Комарик вдруг замолк. Спазм сдавил горло. Слова запрыгали, заметались, заклокотали, бессильные сорваться с языка. Страх сказать не то давил на него всю жизнь, урезал его ум, обкорнал знания. Он чувствовал, что превратился в ничтожество, но что он мог поделать, как мог иначе жить? Наступила неловкая тишина. Глотнул, начал фразу, снова глотнул. Гуров поднял бровь, подумал было: вот и забывать стал старик, склероз. Наконец Пал Палыч совладал с собой, откашлялся, заговорил. Внутренние часы его сработали. Едва он произнес последнее слово, зазвенел звонок.

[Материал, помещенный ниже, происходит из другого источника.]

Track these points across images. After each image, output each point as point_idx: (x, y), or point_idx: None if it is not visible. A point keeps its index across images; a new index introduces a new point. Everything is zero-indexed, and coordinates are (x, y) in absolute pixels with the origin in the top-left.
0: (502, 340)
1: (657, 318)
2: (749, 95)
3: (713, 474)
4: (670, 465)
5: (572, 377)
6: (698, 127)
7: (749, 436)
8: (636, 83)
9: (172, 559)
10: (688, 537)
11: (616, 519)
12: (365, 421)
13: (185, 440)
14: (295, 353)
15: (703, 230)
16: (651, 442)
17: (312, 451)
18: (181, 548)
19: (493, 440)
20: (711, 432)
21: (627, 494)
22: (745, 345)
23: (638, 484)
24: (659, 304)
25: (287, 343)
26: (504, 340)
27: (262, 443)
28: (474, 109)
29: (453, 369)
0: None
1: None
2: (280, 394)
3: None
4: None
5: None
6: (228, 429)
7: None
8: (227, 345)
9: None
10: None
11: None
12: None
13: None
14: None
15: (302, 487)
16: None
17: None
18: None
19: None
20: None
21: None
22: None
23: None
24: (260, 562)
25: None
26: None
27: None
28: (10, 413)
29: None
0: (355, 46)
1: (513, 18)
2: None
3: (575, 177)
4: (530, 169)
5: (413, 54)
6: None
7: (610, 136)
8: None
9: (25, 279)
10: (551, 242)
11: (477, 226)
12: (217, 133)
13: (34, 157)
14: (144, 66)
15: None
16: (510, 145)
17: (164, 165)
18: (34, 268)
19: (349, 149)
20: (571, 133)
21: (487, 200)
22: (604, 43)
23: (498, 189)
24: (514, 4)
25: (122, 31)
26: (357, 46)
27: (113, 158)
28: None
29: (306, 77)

Отличница Сарычева вытянула из-под парты букет цветов в целлофане и, поправляя совсем короткое, детское, платье, поднесла учителю. Второй букет остался у нее под партой.

Класс задвигался, загалдел. Все смешалось: хозяева, гости, толпящиеся у дверей ученики второй смены, прослышавшие о том, что приехал живой академик, который висит в коридоре.

- Пал Палыч пал.- сострил завроно на ухо корреспонденту.